#### Requirement:
Filter the data below for the string "Usach" and copy each matching line.

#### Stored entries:

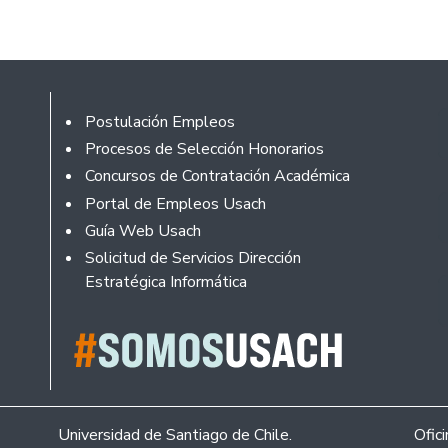
Footer
Postulación Empleos
Procesos de Selección Honorarios
Concursos de Contratación Académica
Portal de Empleos Usach
Guía Web Usach
Solicitud de Servicios Dirección
Estratégica Informática
Universidad de Santiago de Chile.
Ofic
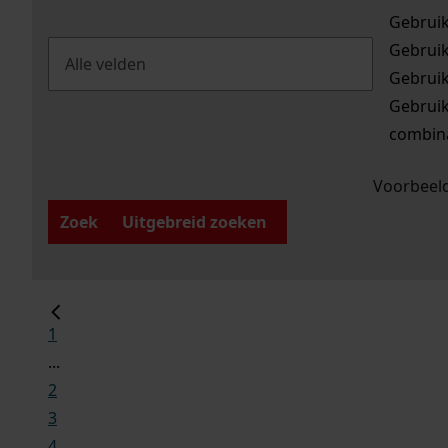
Gebrui
Gebrui
Gebrui
Gebrui
combina
Voorbeeld
Zoek
Uitgebreid zoeken
1
...
2
3
4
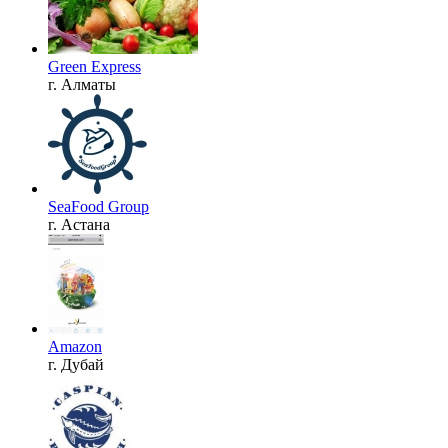
Green Express
г. Алматы
SeaFood Group
г. Астана
Amazon
г. Дубай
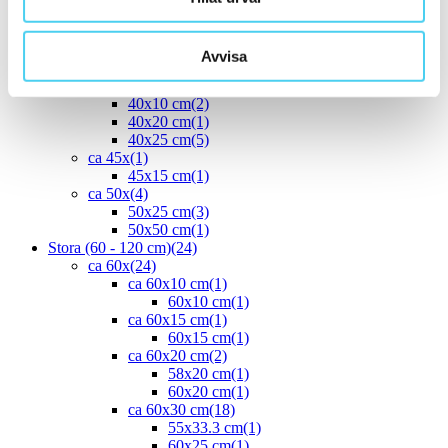
ca 30x60 cm
(16)
30x60 cm
(16)
ca 35x
(1)
Avvisa
33.3x55 cm
(1)
ca 40x
(8)
40x10 cm
(2)
40x20 cm
(1)
40x25 cm
(5)
ca 45x
(1)
45x15 cm
(1)
ca 50x
(4)
50x25 cm
(3)
50x50 cm
(1)
Stora (60 - 120 cm)
(24)
ca 60x
(24)
ca 60x10 cm
(1)
60x10 cm
(1)
ca 60x15 cm
(1)
60x15 cm
(1)
ca 60x20 cm
(2)
58x20 cm
(1)
60x20 cm
(1)
ca 60x30 cm
(18)
55x33.3 cm
(1)
60x25 cm
(1)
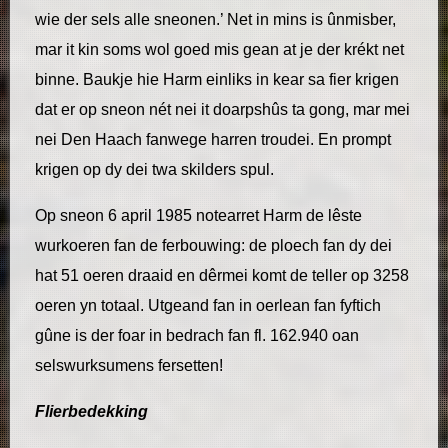
wie der sels alle sneonen.’ Net in mins is ûnmisber,
mar it kin soms wol goed mis gean at je der krékt net
binne. Baukje hie Harm einliks in kear sa fier krigen
dat er op sneon nét nei it doarpshûs ta gong, mar mei
nei Den Haach fanwege harren troudei. En prompt
krigen op dy dei twa skilders spul.
Op sneon 6 april 1985 notearret Harm de lêste
wurkoeren fan de ferbouwing: de ploech fan dy dei
hat 51 oeren draaid en dêrmei komt de teller op 3258
oeren yn totaal. Utgeand fan in oerlean fan fyftich
gûne is der foar in bedrach fan fl. 162.940 oan
selswurksumens fersetten!
Flierbedekking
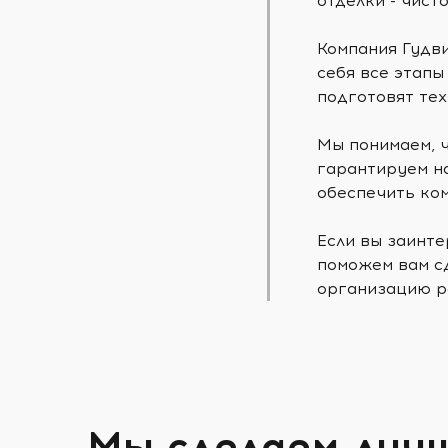
отделки - чист
Компания Гудви
себя все этапы
подготовят тех
Мы понимаем, 
гарантируем на
обеспечить ко
Если вы заинте
поможем вам сд
организацию р
Мы сделаем луч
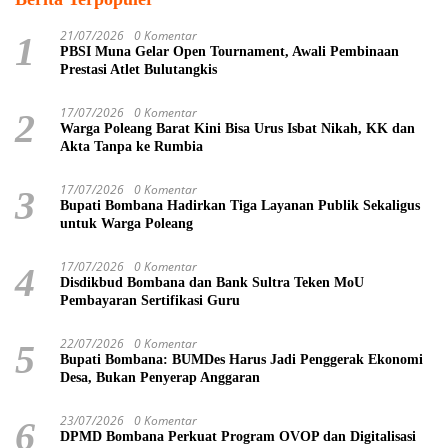
21/07/2026
0 Komentar
1
PBSI Muna Gelar Open Tournament, Awali Pembinaan
Prestasi Atlet Bulutangkis
17/07/2026
0 Komentar
2
Warga Poleang Barat Kini Bisa Urus Isbat Nikah, KK dan
Akta Tanpa ke Rumbia
17/07/2026
0 Komentar
3
Bupati Bombana Hadirkan Tiga Layanan Publik Sekaligus
untuk Warga Poleang
17/07/2026
0 Komentar
4
Disdikbud Bombana dan Bank Sultra Teken MoU
Pembayaran Sertifikasi Guru
22/07/2026
0 Komentar
5
Bupati Bombana: BUMDes Harus Jadi Penggerak Ekonomi
Desa, Bukan Penyerap Anggaran
23/07/2026
0 Komentar
6
DPMD Bombana Perkuat Program OVOP dan Digitalisasi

#### Output for this exercise:
Portal de Empleos Usach
Guía Web Usach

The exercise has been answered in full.